Show HN: Stack News – Feedly for your tech stack - sergiotapia
https://stackshare.io/news
======
sergiotapia
Hey everyone, I'm part of the StackShare team.

I was the lead on this product. I worked on a really minimal version of this
as part of our internal hackathon. It was pretty simple: look at the HN
Algolia API, Reddit API, and a bunch of RSS feeds to pull in news based on the
tools.

We ended up really liking the MVP and getting it out to users, who loved it.
We've added a bunch of features post-MVP, and now we're really excited to
share it publicly. I use Stack News first thing in the morning to catch up on
tutorials and news for the tools I use day to day, I really enjoy it.

The team and I are around to answer questions so fire away!

More details on why we built this:
[https://medium.com/@stackshareio/introducing-stack-news-
goog...](https://medium.com/@stackshareio/introducing-stack-news-google-
alerts-for-your-tech-stack-6d70a3a7f04d)

------
gratner
This is cool!
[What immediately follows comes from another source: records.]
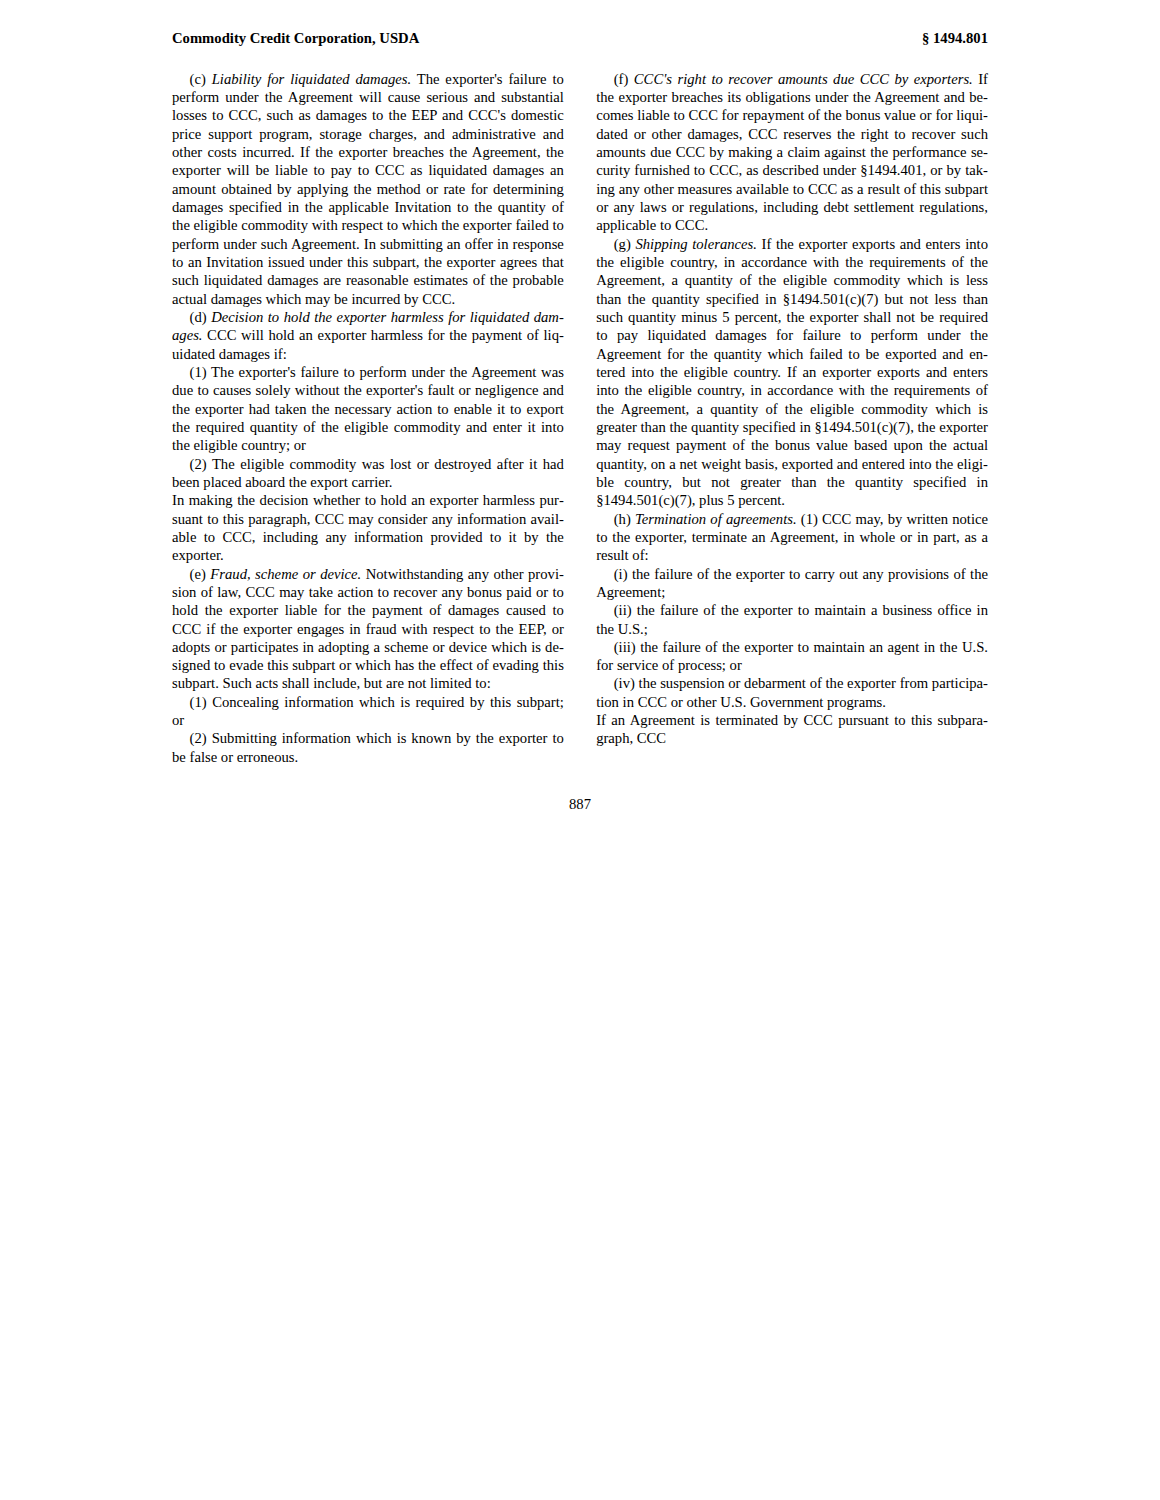Commodity Credit Corporation, USDA § 1494.801
(c) Liability for liquidated damages. The exporter's failure to perform under the Agreement will cause serious and substantial losses to CCC, such as damages to the EEP and CCC's domestic price support program, storage charges, and administrative and other costs incurred. If the exporter breaches the Agreement, the exporter will be liable to pay to CCC as liquidated damages an amount obtained by applying the method or rate for determining damages specified in the applicable Invitation to the quantity of the eligible commodity with respect to which the exporter failed to perform under such Agreement. In submitting an offer in response to an Invitation issued under this subpart, the exporter agrees that such liquidated damages are reasonable estimates of the probable actual damages which may be incurred by CCC.
(d) Decision to hold the exporter harmless for liquidated damages. CCC will hold an exporter harmless for the payment of liquidated damages if:
(1) The exporter's failure to perform under the Agreement was due to causes solely without the exporter's fault or negligence and the exporter had taken the necessary action to enable it to export the required quantity of the eligible commodity and enter it into the eligible country; or
(2) The eligible commodity was lost or destroyed after it had been placed aboard the export carrier.
In making the decision whether to hold an exporter harmless pursuant to this paragraph, CCC may consider any information available to CCC, including any information provided to it by the exporter.
(e) Fraud, scheme or device. Notwithstanding any other provision of law, CCC may take action to recover any bonus paid or to hold the exporter liable for the payment of damages caused to CCC if the exporter engages in fraud with respect to the EEP, or adopts or participates in adopting a scheme or device which is designed to evade this subpart or which has the effect of evading this subpart. Such acts shall include, but are not limited to:
(1) Concealing information which is required by this subpart; or
(2) Submitting information which is known by the exporter to be false or erroneous.
(f) CCC's right to recover amounts due CCC by exporters. If the exporter breaches its obligations under the Agreement and becomes liable to CCC for repayment of the bonus value or for liquidated or other damages, CCC reserves the right to recover such amounts due CCC by making a claim against the performance security furnished to CCC, as described under §1494.401, or by taking any other measures available to CCC as a result of this subpart or any laws or regulations, including debt settlement regulations, applicable to CCC.
(g) Shipping tolerances. If the exporter exports and enters into the eligible country, in accordance with the requirements of the Agreement, a quantity of the eligible commodity which is less than the quantity specified in §1494.501(c)(7) but not less than such quantity minus 5 percent, the exporter shall not be required to pay liquidated damages for failure to perform under the Agreement for the quantity which failed to be exported and entered into the eligible country. If an exporter exports and enters into the eligible country, in accordance with the requirements of the Agreement, a quantity of the eligible commodity which is greater than the quantity specified in §1494.501(c)(7), the exporter may request payment of the bonus value based upon the actual quantity, on a net weight basis, exported and entered into the eligible country, but not greater than the quantity specified in §1494.501(c)(7), plus 5 percent.
(h) Termination of agreements. (1) CCC may, by written notice to the exporter, terminate an Agreement, in whole or in part, as a result of:
(i) the failure of the exporter to carry out any provisions of the Agreement;
(ii) the failure of the exporter to maintain a business office in the U.S.;
(iii) the failure of the exporter to maintain an agent in the U.S. for service of process; or
(iv) the suspension or debarment of the exporter from participation in CCC or other U.S. Government programs.
If an Agreement is terminated by CCC pursuant to this subparagraph, CCC
887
Much easier than trolling to domain specific blogs. Gives a way
to stay on top news relevant to the stack I care about - sweeeeet!

------
jazoom
I thought about making this a year ago but I'm working on another project. I'm
glad someone made it.

------
XiZhao
Been following stackshare for a while and this is a really exciting new
update. Congrats to Yonas and the team!

------
maxyurk
I love it